North American mobile phone operator T-Mobile have announced that 15 million customers and potential customers have had their personal information breached. The breach, affecting Experian servers holding T-Mobile information, was discovered on the 15th September but only reported recently.
The Experian investigation into the breach determined that individuals who had applied for service between September 2013 and September 2015 were likely to be affected, and have begun contacting those who they believe were affected.
It has been confirmed that the information accessed during the breach included names, addresses, birthdates and social security numbers. The data had been encrypted, although it is likely the encryption had been compromised as part of the attack. Experian and T-Mobile have both stressed that no credit card or bank account information had been accessed.
Following the breach, Experian are offering two years of free credit monitoring and identity resolution services through their identity theft protection service ‘ProtectMyID’, and have offered the following advice to customers:
- Always remain vigilant against threats of ID theft or fraud.
- If you suspect you are a victim of identity theft or fraud, you have the right to file and obtain a copy of the police report.

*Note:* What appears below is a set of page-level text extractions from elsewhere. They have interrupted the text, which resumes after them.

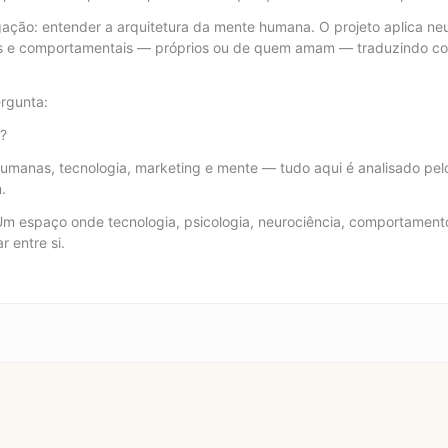
igação: entender a arquitetura da mente humana. O projeto aplica neu
 e comportamentais — próprios ou de quem amam — traduzindo con
rgunta:
e?
umanas, tecnologia, marketing e mente — tudo aqui é analisado pelo
.
Um espaço onde tecnologia, psicologia, neurociência, comportamento
 entre si.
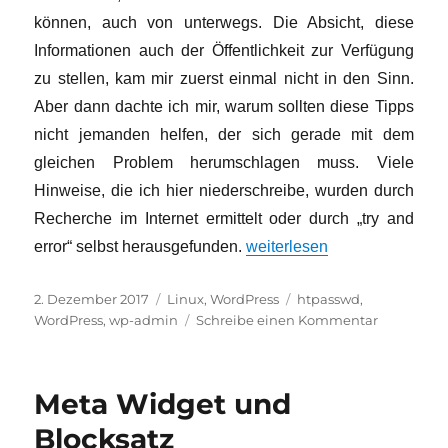
können, auch von unterwegs. Die Absicht, diese
Informationen auch der Öffentlichkeit zur Verfügung
zu stellen, kam mir zuerst einmal nicht in den Sinn.
Aber dann dachte ich mir, warum sollten diese Tipps
nicht jemanden helfen, der sich gerade mit dem
gleichen Problem herumschlagen muss. Viele
Hinweise, die ich hier niederschreibe, wurden durch
Recherche im Internet ermittelt oder durch „try and
„WordPressure oder kein To
error“ selbst herausgefunden.
weiterlesen
Veröffentlicht
Kategorien
Schlagwörter
2. Dezember 2017
Linux
,
WordPress
htpasswd
,
am
zu
WordPress
,
wp-admin
Schreibe einen Kommentar
WordPress
oder
kein
Meta Widget und
ToiPap
im
Blocksatz
Bad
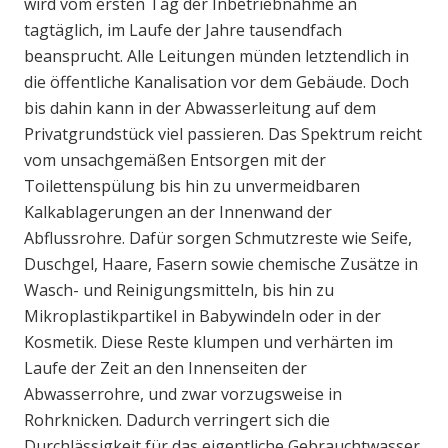
wird vom ersten Tag der Inbetriebnahme an
tagtäglich, im Laufe der Jahre tausendfach
beansprucht. Alle Leitungen münden letztendlich in
die öffentliche Kanalisation vor dem Gebäude. Doch
bis dahin kann in der Abwasserleitung auf dem
Privatgrundstück viel passieren. Das Spektrum reicht
vom unsachgemäßen Entsorgen mit der
Toilettenspülung bis hin zu unvermeidbaren
Kalkablagerungen an der Innenwand der
Abflussrohre. Dafür sorgen Schmutzreste wie Seife,
Duschgel, Haare, Fasern sowie chemische Zusätze in
Wasch- und Reinigungsmitteln, bis hin zu
Mikroplastikpartikel in Babywindeln oder in der
Kosmetik. Diese Reste klumpen und verhärten im
Laufe der Zeit an den Innenseiten der
Abwasserrohre, und zwar vorzugsweise in
Rohrknicken. Dadurch verringert sich die
Durchlässigkeit für das eigentliche Gebrauchtwasser.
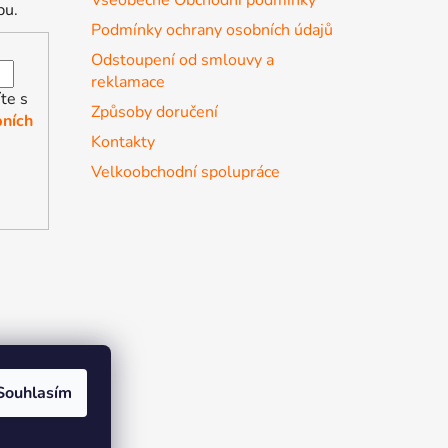
pu.
Podmínky ochrany osobních údajů
Odstoupení od smlouvy a
reklamace
te s
Způsoby doručení
ních
Kontakty
Velkoobchodní spolupráce
Souhlasím
r the soul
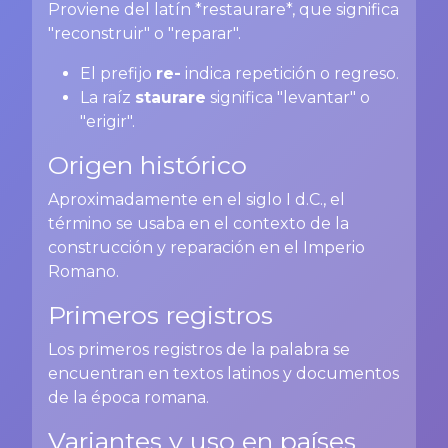
Proviene del latín *restaurare*, que significa
"reconstruir" o "reparar".
El prefijo
re-
indica repetición o regreso.
La raíz
staurare
significa "levantar" o
"erigir".
Origen histórico
Aproximadamente en el siglo I d.C., el
término se usaba en el contexto de la
construcción y reparación en el Imperio
Romano.
Primeros registros
Los primeros registros de la palabra se
encuentran en textos latinos y documentos
de la época romana.
Variantes y uso en países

- Be alert to “phishing” by someone who acts like a colleague or friend and requests sensitive information over email, such as passwords, social security numbers, or bank account numbers. (Note: Experian or T- Mobile will NOT ask for sensitive information over email.)
- Consider placing a fraud alert or security freeze on your credit file.
In an open letter posted on the T-Mobile website, CEO John J. Legere expressed his anger at the breach and promised to ‘institute a thorough review of our relationship with Experian’.
T-Mobile UK customers, now EE customers, have been unaffected by the breach.